'''
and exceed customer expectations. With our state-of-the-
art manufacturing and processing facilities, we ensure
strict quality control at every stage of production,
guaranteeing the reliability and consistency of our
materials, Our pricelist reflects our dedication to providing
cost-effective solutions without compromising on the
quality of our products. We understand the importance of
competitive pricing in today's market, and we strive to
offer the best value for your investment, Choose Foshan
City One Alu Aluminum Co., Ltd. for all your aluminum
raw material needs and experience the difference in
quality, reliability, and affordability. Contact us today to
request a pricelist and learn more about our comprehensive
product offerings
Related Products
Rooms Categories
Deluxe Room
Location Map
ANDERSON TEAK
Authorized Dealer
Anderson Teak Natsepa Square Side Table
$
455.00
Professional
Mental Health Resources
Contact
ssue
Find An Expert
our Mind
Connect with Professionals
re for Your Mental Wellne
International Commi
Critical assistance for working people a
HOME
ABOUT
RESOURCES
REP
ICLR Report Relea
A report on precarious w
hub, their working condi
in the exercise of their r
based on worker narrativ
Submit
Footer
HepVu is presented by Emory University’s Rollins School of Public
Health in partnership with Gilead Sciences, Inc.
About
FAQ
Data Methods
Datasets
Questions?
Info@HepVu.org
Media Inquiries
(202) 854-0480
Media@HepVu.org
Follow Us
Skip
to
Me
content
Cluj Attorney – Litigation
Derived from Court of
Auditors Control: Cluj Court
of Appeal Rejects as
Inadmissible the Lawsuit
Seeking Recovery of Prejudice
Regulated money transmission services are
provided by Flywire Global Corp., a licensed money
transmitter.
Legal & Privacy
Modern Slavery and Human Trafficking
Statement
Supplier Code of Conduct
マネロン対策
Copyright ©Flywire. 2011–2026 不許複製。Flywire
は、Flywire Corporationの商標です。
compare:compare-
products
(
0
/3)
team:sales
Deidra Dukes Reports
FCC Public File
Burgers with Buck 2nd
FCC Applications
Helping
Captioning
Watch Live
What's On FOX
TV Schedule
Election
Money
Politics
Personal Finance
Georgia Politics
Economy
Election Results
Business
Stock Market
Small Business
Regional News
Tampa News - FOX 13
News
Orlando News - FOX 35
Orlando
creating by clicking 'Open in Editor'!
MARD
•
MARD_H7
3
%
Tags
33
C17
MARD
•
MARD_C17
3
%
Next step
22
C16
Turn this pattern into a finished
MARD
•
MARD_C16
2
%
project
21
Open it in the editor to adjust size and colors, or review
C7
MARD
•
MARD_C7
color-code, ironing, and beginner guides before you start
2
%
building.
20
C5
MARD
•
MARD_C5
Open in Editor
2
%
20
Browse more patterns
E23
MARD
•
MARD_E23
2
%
'''
'''
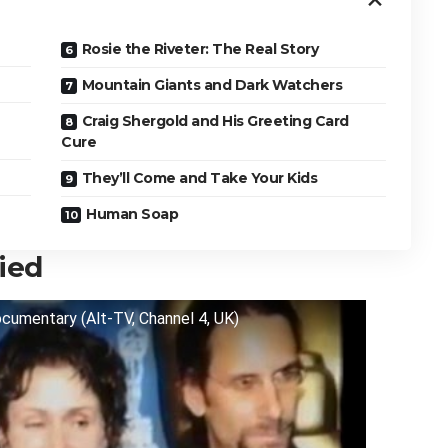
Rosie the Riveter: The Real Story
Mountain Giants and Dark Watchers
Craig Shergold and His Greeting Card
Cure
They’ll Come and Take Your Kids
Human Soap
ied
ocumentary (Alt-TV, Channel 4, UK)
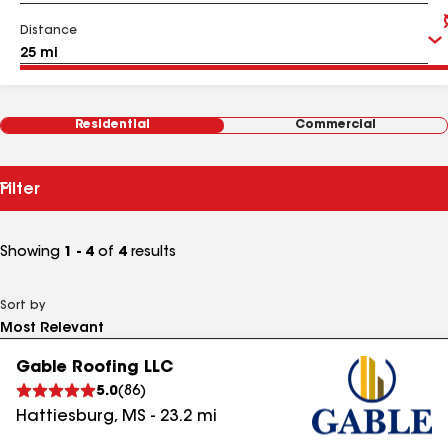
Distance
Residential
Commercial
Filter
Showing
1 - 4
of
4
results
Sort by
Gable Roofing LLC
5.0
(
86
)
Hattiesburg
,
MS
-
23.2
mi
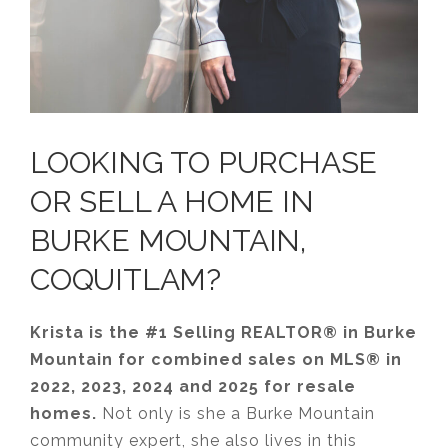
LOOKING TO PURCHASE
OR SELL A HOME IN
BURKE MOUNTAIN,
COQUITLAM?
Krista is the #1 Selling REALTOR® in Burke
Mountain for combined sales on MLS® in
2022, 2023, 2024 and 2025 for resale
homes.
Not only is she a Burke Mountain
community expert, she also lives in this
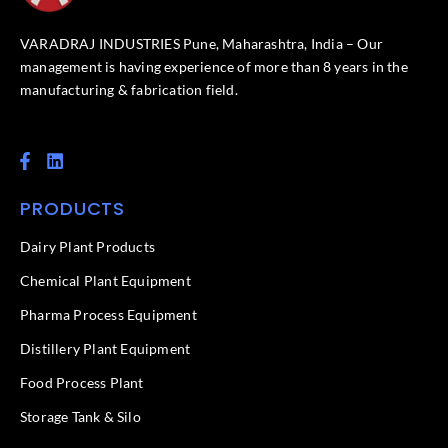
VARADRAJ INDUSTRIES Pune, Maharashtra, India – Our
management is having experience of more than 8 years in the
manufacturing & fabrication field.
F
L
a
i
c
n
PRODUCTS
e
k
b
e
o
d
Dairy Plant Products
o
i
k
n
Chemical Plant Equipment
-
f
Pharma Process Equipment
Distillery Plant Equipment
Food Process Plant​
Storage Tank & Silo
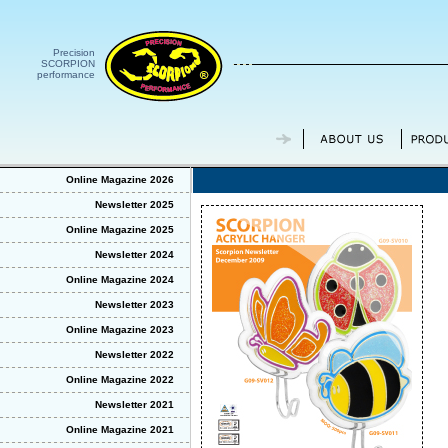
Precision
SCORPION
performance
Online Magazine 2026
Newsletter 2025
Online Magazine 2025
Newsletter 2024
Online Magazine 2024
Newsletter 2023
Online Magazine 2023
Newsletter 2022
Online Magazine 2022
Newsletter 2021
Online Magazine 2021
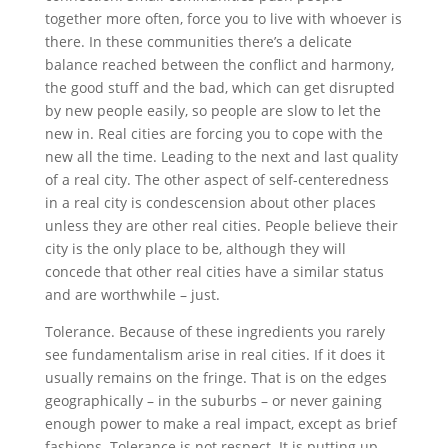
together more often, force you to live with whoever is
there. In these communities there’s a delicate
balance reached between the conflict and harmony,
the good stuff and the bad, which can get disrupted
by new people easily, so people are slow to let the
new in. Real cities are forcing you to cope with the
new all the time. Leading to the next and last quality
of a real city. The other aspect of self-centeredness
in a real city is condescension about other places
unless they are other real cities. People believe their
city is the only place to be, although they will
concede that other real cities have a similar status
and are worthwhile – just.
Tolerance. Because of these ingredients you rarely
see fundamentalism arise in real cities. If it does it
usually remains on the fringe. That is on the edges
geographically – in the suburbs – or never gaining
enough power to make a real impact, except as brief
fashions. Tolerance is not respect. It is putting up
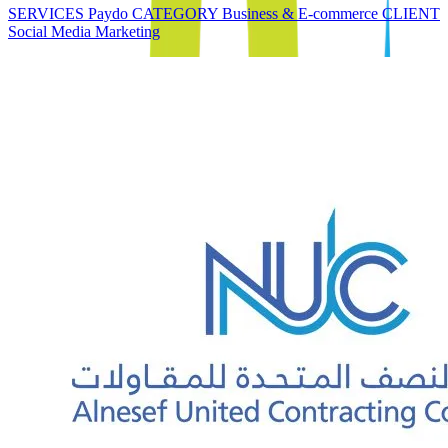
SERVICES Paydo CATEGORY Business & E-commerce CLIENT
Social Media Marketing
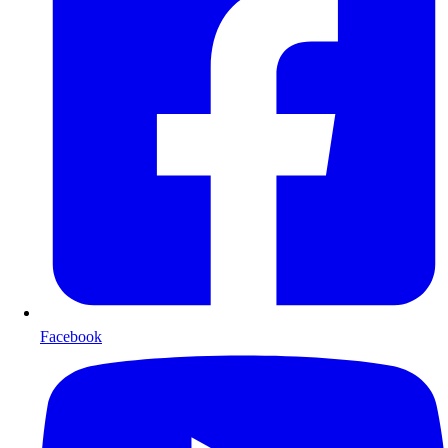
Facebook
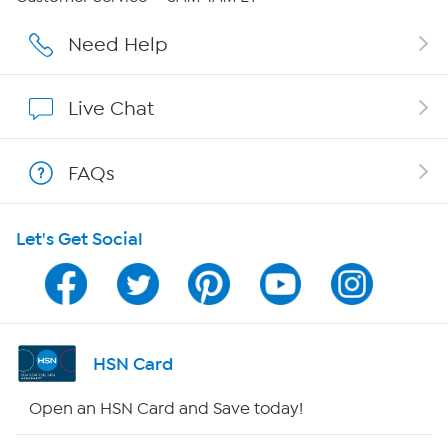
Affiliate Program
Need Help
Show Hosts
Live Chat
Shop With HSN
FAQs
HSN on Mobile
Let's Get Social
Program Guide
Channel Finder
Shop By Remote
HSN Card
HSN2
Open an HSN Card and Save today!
'''
'''
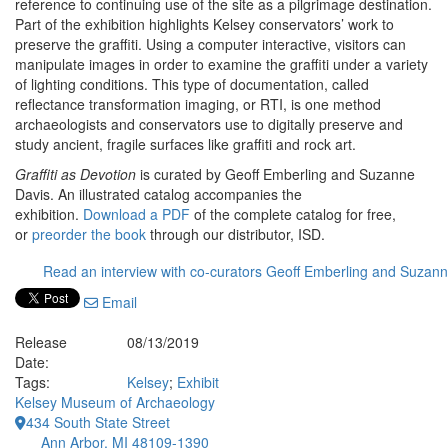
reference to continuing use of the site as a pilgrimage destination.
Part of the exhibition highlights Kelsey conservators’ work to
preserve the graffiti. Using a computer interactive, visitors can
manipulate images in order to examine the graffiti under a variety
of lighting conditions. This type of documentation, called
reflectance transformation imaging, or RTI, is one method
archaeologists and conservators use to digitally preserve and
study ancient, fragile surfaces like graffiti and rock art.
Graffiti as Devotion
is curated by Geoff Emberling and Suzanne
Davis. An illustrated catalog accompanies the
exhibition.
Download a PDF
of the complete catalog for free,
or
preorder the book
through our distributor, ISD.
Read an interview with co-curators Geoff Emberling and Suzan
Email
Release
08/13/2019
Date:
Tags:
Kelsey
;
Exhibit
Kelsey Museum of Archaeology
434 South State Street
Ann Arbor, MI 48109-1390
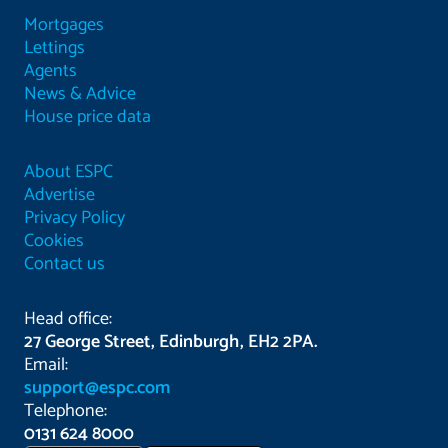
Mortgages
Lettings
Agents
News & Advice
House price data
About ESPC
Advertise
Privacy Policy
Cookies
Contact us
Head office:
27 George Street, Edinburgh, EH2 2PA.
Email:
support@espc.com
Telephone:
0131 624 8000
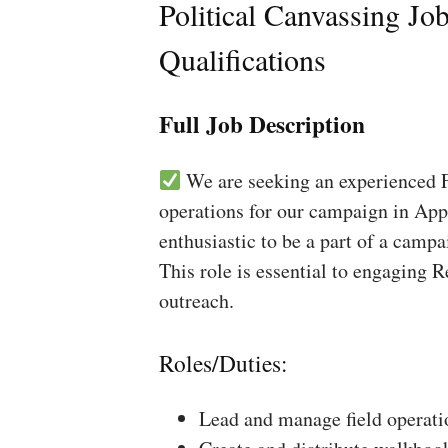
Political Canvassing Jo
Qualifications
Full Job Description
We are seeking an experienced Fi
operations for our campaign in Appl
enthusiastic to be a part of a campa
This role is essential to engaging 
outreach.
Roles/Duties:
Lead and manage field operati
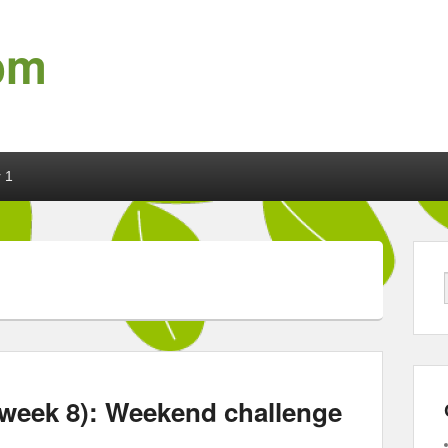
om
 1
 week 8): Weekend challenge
'''
* **What you will do**
Above are some lines. Repeat exactly, and only, those from the line that has "and exceed customer" through the line that has "Deidra Dukes Reports".

* **Response box**
and exceed customer expectations. With our state-of-the-
art manufacturing and processing facilities, we ensure
strict quality control at every stage of production,
guaranteeing the reliability and consistency of our
materials, Our pricelist reflects our dedication to providing
cost-effective solutions without compromising on the
quality of our products. We understand the importance of
competitive pricing in today's market, and we strive to
offer the best value for your investment, Choose Foshan
City One Alu Aluminum Co., Ltd. for all your aluminum
raw material needs and experience the difference in
quality, reliability, and affordability. Contact us today to
request a pricelist and learn more about our comprehensive
product offerings
Related Products
Rooms Categories
Deluxe Room
Location Map
ANDERSON TEAK
Authorized Dealer
Anderson Teak Natsepa Square Side Table
$
455.00
Professional
Mental Health Resources
Contact
ssue
Find An Expert
our Mind
Connect with Professionals
re for Your Mental Wellne
International Commi
Critical assistance for working people a
HOME
ABOUT
RESOURCES
REP
ICLR Report Relea
A report on precarious w
hub, their working condi
in the exercise of their r
based on worker narrativ
Submit
Footer
HepVu is presented by Emory University’s Rollins School of Public
Health in partnership with Gilead Sciences, Inc.
About
FAQ
Data Methods
Datasets
Questions?
Info@HepVu.org
Media Inquiries
(202) 854-0480
Media@HepVu.org
Follow Us
Skip
to
Me
content
Cluj Attorney – Litigation
Derived from Court of
Auditors Control: Cluj Court
of Appeal Rejects as
Inadmissible the Lawsuit
Seeking Recovery of Prejudice
Regulated money transmission services are
provided by Flywire Global Corp., a licensed money
transmitter.
Legal & Privacy
Modern Slavery and Human Trafficking
Statement
Supplier Code of Conduct
マネロン対策
Copyright ©Flywire. 2011–2026 不許複製。Flywire
は、Flywire Corporationの商標です。
compare:compare-
products
(
0
/3)
team:sales
Deidra Dukes Reports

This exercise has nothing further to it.